The European Central Bank raised the main interest rate to 1.25% in April from 1% after two years without to ward off inflation as the ECB’s target rate is 2%.
There has not been much change in the rates on offer for mortgages in France since the announcement of the increase, according to French loan specialists Athena Mortgages.
‘Markets and banks had in fact already priced in this increase. We have seen an average increase of about 0.20% in the cost of variable rate mortgages, with some banks opting to further increase their margins,’ said director John Busby.
‘Fixed rates have seen smaller increases but remain on the upward trend as concerns over the viability of some Eurozone economies have an effect on longer term bonds and interest rates,’ he added.
But further increases are on the cards. ‘We should expect further increases to the lowest rates on offer and a flatter market overall as it becomes more expensive for banks to refinance and maintain market beating rates. Although the ECB has indicated this rise in interest rates does not necessarily denote a series of increases, we can be sure that if inflation doesn’t recede over the next quarter, Jean Claude Trichet may start to feel strongly vigilant again,’ explained Busby.
Some analysts predict another increase as early as next month. Inflation in the 17 countries using the euro rose to 2.8% year on year from 2.7% a month earlier, the highest level since October 2010, when it was 3.2%.
Consensus expectations had been for a flat reading compared to March ahead of next Thursday's European Central Bank meeting on interest rates. Analysts said the numbers raised the odds on a rise in rates in June.
‘Although we expect a rate increase at the July meeting, the balance of risks is tilted towards an earlier move,’ said Aline Schuiling, senior economist at ABN.
‘The upside surprise relative to our forecast may be due to a stronger than expected impact of the late Easter, meaning that core inflation probably was a touch firmer than we had thought,’ said Marco Valli, economist at Unicredit.

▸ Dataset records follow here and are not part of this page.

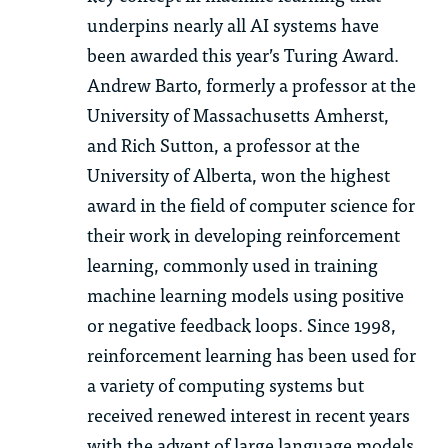
underpins nearly all AI systems have
been awarded this year’s Turing Award.
Andrew Barto, formerly a professor at the
University of Massachusetts Amherst,
and Rich Sutton, a professor at the
University of Alberta, won the highest
award in the field of computer science for
their work in developing reinforcement
learning, commonly used in training
machine learning models using positive
or negative feedback loops. Since 1998,
reinforcement learning has been used for
a variety of computing systems but
received renewed interest in recent years
with the advent of large language models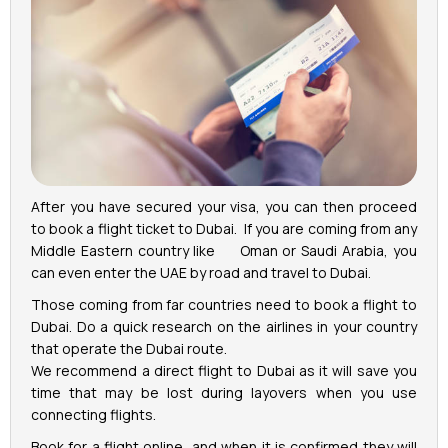
After you have secured your visa, you can then proceed
to book a flight ticket to Dubai. If you are coming from any
Middle Eastern country like Oman or Saudi Arabia, you
can even enter the UAE by road and travel to Dubai.
Those coming from far countries need to book a flight to
Dubai. Do a quick research on the airlines in your country
that operate the Dubai route.
We recommend a direct flight to Dubai as it will save you
time that may be lost during layovers when you use
connecting flights.
Book for a flight online, and when it is confirmed they will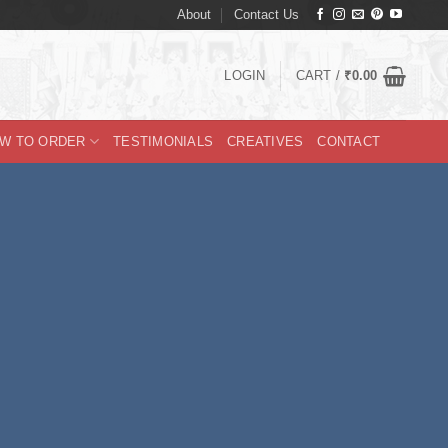
About
Contact Us
LOGIN
CART /
₹
0.00
W TO ORDER
TESTIMONIALS
CREATIVES
CONTACT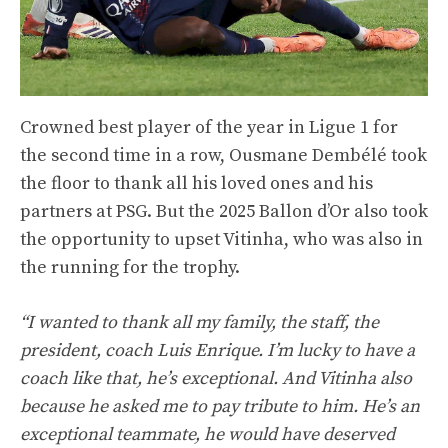
Crowned best player of the year in Ligue 1 for
the second time in a row, Ousmane Dembélé took
the floor to thank all his loved ones and his
partners at PSG. But the 2025 Ballon d’Or also took
the opportunity to upset Vitinha, who was also in
the running for the trophy.
“I wanted to thank all my family, the staff, the
president, coach Luis Enrique. I’m lucky to have a
coach like that, he’s exceptional. And Vitinha also
because he asked me to pay tribute to him. He’s an
exceptional teammate, he would have deserved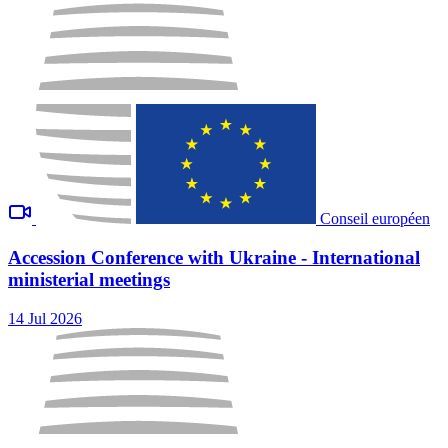
Conseil européen
Accession Conference with Ukraine - International
ministerial meetings
14 Jul 2026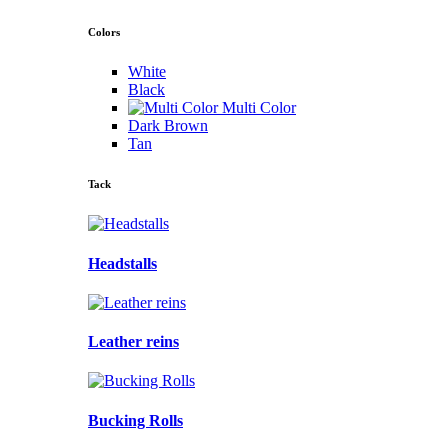
Colors
White
Black
Multi Color
Dark Brown
Tan
Tack
Headstalls
Leather reins
Bucking Rolls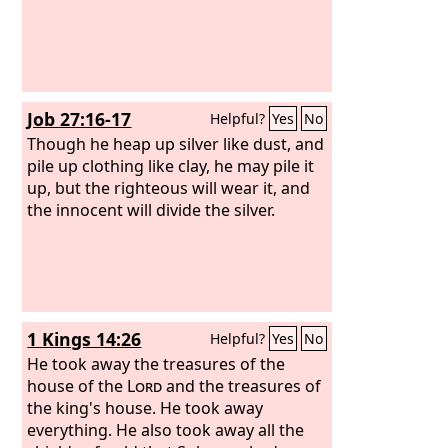
Job 27:16-17
Helpful?
Yes
No
Though he heap up silver like dust, and
pile up clothing like clay, he may pile it
up, but the righteous will wear it, and
the innocent will divide the silver.
1 Kings 14:26
Helpful?
Yes
No
He took away the treasures of the
house of the
Lord
and the treasures of
the king's house. He took away
everything. He also took away all the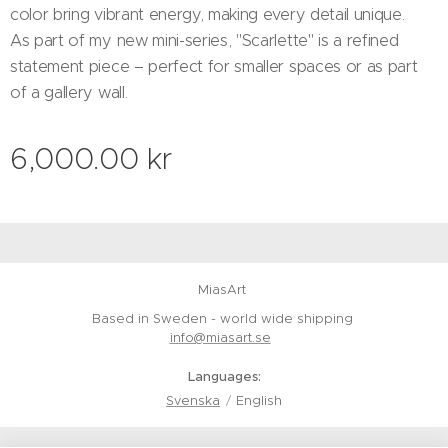
color bring vibrant energy, making every detail unique.
As part of my new mini-series, "Scarlette" is a refined
statement piece – perfect for smaller spaces or as part
of a gallery wall.
6,000.00
kr
MiasArt
Based in Sweden - world wide shipping
info@miasart.se
Languages
Svenska
English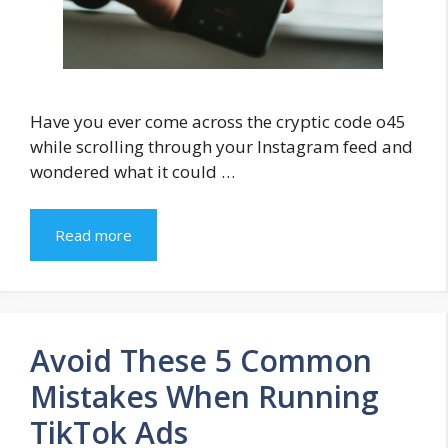
Have you ever come across the cryptic code o45
while scrolling through your Instagram feed and
wondered what it could …
Read more
Avoid These 5 Common
Mistakes When Running
TikTok Ads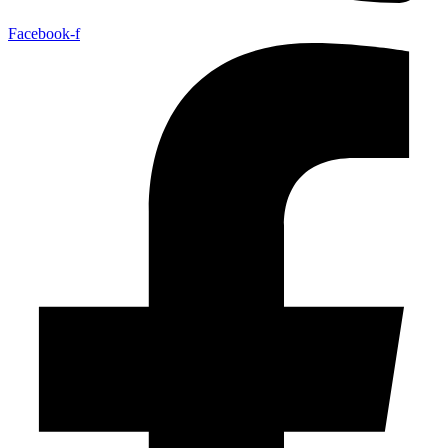
Facebook-f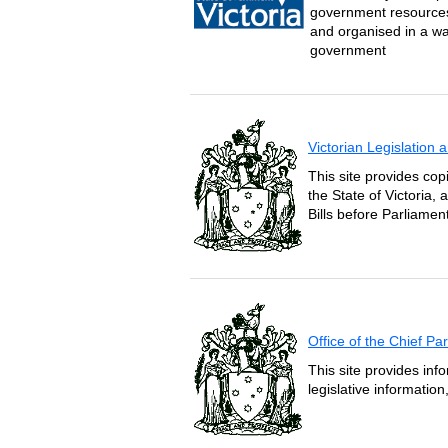
government resources 
and organised in a wa
government
Victorian Legislation
This site provides copi
the State of Victoria,
Bills before Parliament
Office of the Chief P
This site provides inf
legislative informatio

‘We see inflation hovering around the current level for some time, with a further acceleration to 3% likely towards the end of the summer,’ he added.
Other data this month, however, has suggested growth in both Germany and the euro zone is peaking and figures from Spain, the biggest economy under threat in Europe's debt crisis, showed unemployment soaring and retail sales sinking.
A monthly European Commission survey showed economic sentiment in the euro zone as a whole fell for the second month in a row to 106.2 in April, down from 107.3 in March and below market expectations of a decline to 107.0.
‘The combination of high oil prices, a strong euro, and fiscal and monetary tightening has started to dent the economic mood in the euro zone,’ said Martin van Vliet, economist at ING.
‘Monetary data continue to point to a modest recovery in euro area money and loan growth. While the data in itself do not indicate upside risks to price stability that require further monetary tightening, they are further proof that the economic situation has changed substantially since 2009 which is why the ECB thinks that extremely low interest rates are no longer appropriate,’ explained Christoph Balz, economist at Commerzbank.